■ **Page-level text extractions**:
# # # #

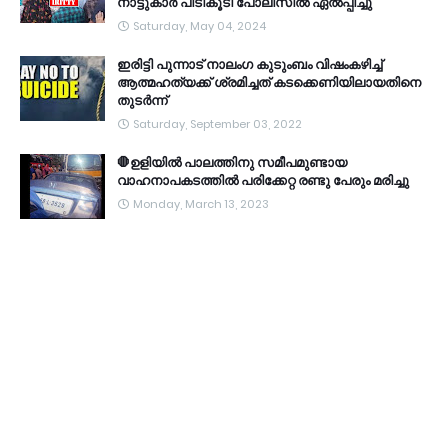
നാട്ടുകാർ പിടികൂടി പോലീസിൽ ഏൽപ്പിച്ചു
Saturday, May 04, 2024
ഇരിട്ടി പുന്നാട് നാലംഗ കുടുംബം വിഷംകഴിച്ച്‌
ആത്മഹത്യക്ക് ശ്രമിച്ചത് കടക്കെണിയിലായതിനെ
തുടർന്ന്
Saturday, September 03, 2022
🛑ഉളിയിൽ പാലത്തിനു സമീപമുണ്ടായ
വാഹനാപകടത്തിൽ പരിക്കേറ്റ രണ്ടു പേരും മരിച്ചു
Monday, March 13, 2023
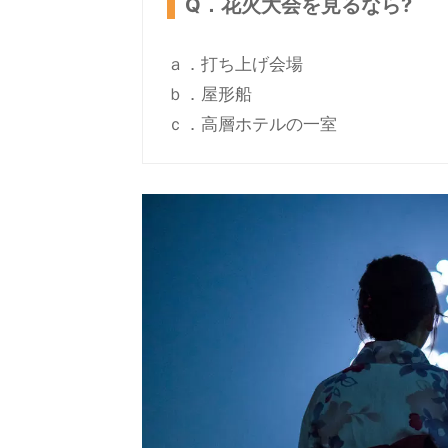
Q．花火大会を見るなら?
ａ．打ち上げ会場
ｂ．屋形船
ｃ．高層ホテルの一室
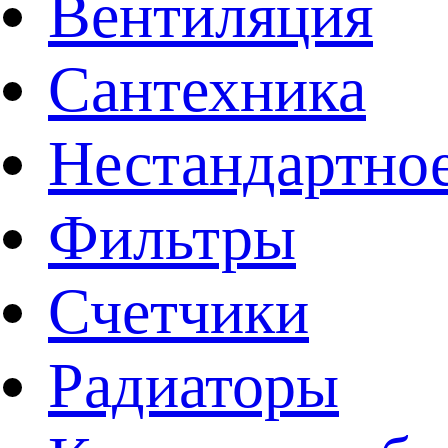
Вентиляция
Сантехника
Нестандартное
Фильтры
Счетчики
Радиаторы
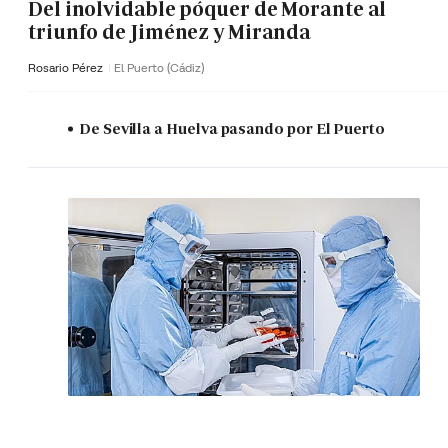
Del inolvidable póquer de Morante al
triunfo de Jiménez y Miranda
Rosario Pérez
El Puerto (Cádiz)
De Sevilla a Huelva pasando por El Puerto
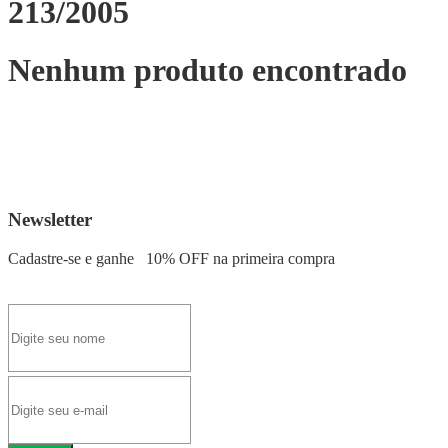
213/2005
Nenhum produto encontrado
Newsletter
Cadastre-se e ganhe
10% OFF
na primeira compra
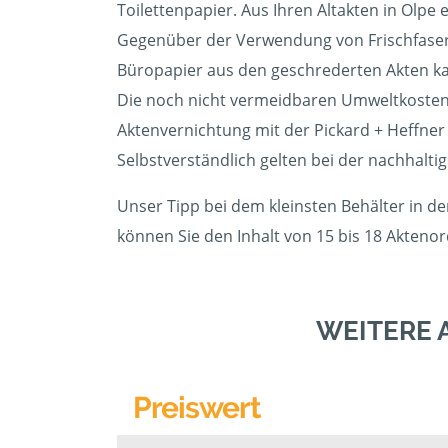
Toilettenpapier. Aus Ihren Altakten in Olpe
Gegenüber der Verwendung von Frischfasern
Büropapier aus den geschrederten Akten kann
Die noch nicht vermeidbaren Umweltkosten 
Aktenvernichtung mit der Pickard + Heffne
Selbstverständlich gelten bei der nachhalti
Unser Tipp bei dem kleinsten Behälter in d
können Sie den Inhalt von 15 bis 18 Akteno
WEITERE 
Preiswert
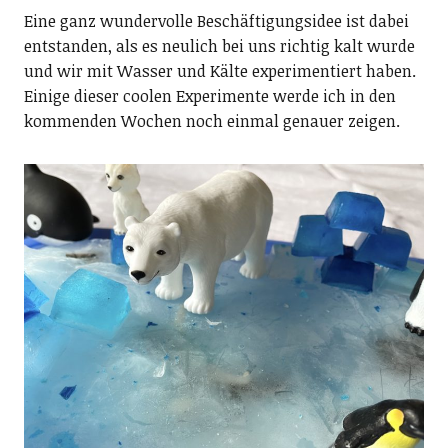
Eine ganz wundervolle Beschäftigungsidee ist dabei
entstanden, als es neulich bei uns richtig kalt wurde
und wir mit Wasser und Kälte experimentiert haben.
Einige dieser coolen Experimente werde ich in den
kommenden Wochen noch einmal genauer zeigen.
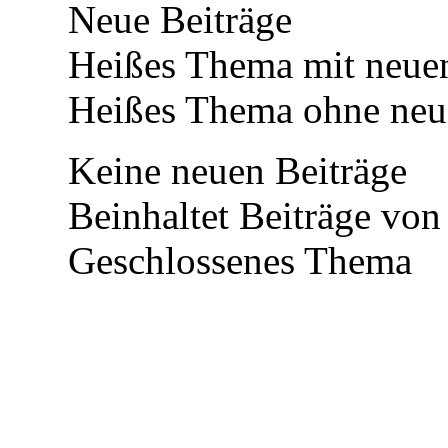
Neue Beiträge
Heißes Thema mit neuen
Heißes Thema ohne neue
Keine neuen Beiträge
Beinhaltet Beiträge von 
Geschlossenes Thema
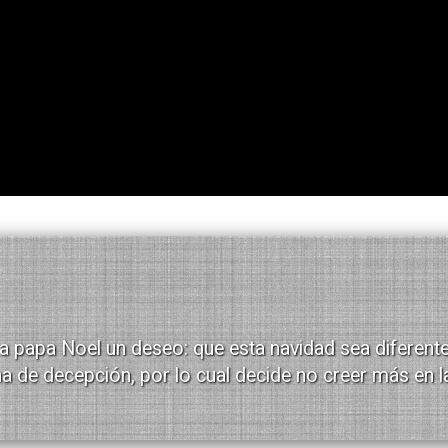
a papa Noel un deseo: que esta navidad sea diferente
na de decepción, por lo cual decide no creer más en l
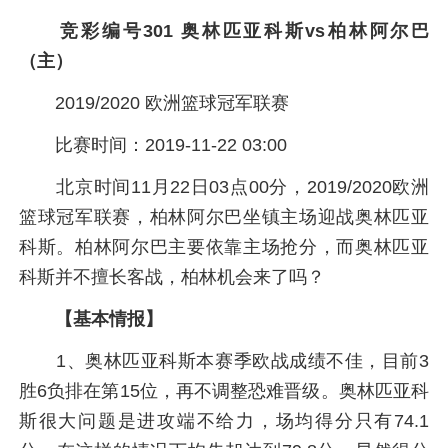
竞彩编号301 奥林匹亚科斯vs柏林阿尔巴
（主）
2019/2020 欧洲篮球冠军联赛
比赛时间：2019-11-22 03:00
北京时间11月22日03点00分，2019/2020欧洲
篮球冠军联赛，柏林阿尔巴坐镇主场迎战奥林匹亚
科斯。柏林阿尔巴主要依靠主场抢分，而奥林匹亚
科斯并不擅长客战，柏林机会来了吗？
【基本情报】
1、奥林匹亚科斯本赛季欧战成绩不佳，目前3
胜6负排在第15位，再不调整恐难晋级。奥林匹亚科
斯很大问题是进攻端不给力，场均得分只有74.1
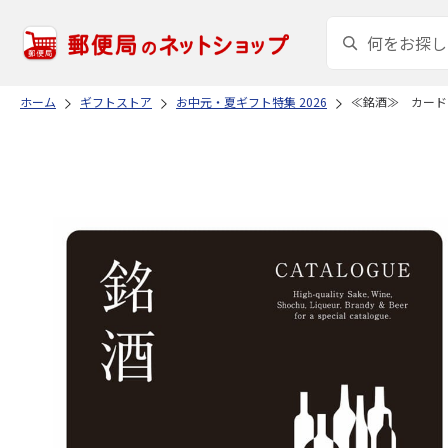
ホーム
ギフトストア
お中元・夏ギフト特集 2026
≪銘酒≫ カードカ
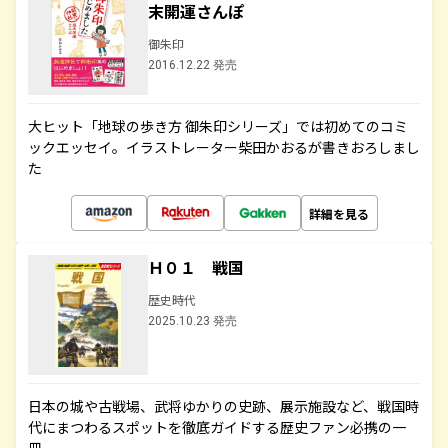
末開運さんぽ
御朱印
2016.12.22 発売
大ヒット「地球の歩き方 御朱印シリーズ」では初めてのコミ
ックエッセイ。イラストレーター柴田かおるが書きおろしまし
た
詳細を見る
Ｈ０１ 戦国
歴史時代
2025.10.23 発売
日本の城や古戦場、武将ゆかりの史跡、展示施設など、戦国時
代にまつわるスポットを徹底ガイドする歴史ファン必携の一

# # # #

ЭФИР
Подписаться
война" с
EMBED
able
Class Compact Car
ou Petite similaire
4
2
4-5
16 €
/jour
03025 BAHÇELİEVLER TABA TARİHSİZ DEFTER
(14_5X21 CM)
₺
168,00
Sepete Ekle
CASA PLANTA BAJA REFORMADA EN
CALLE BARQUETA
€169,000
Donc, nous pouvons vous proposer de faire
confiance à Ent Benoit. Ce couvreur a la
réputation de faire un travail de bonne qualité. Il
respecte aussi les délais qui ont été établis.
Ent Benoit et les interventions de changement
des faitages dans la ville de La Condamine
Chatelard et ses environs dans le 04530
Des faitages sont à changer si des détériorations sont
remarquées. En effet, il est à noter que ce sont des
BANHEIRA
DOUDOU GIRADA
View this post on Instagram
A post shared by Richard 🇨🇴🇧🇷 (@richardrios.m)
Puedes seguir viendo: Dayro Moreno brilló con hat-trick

# # # #

■ **What is needed**: Filter the entries down to the lines that include the string "Thema".

■ **Exercise result**:
Heißes Thema mit neuen
Heißes Thema ohne neue
Geschlossenes Thema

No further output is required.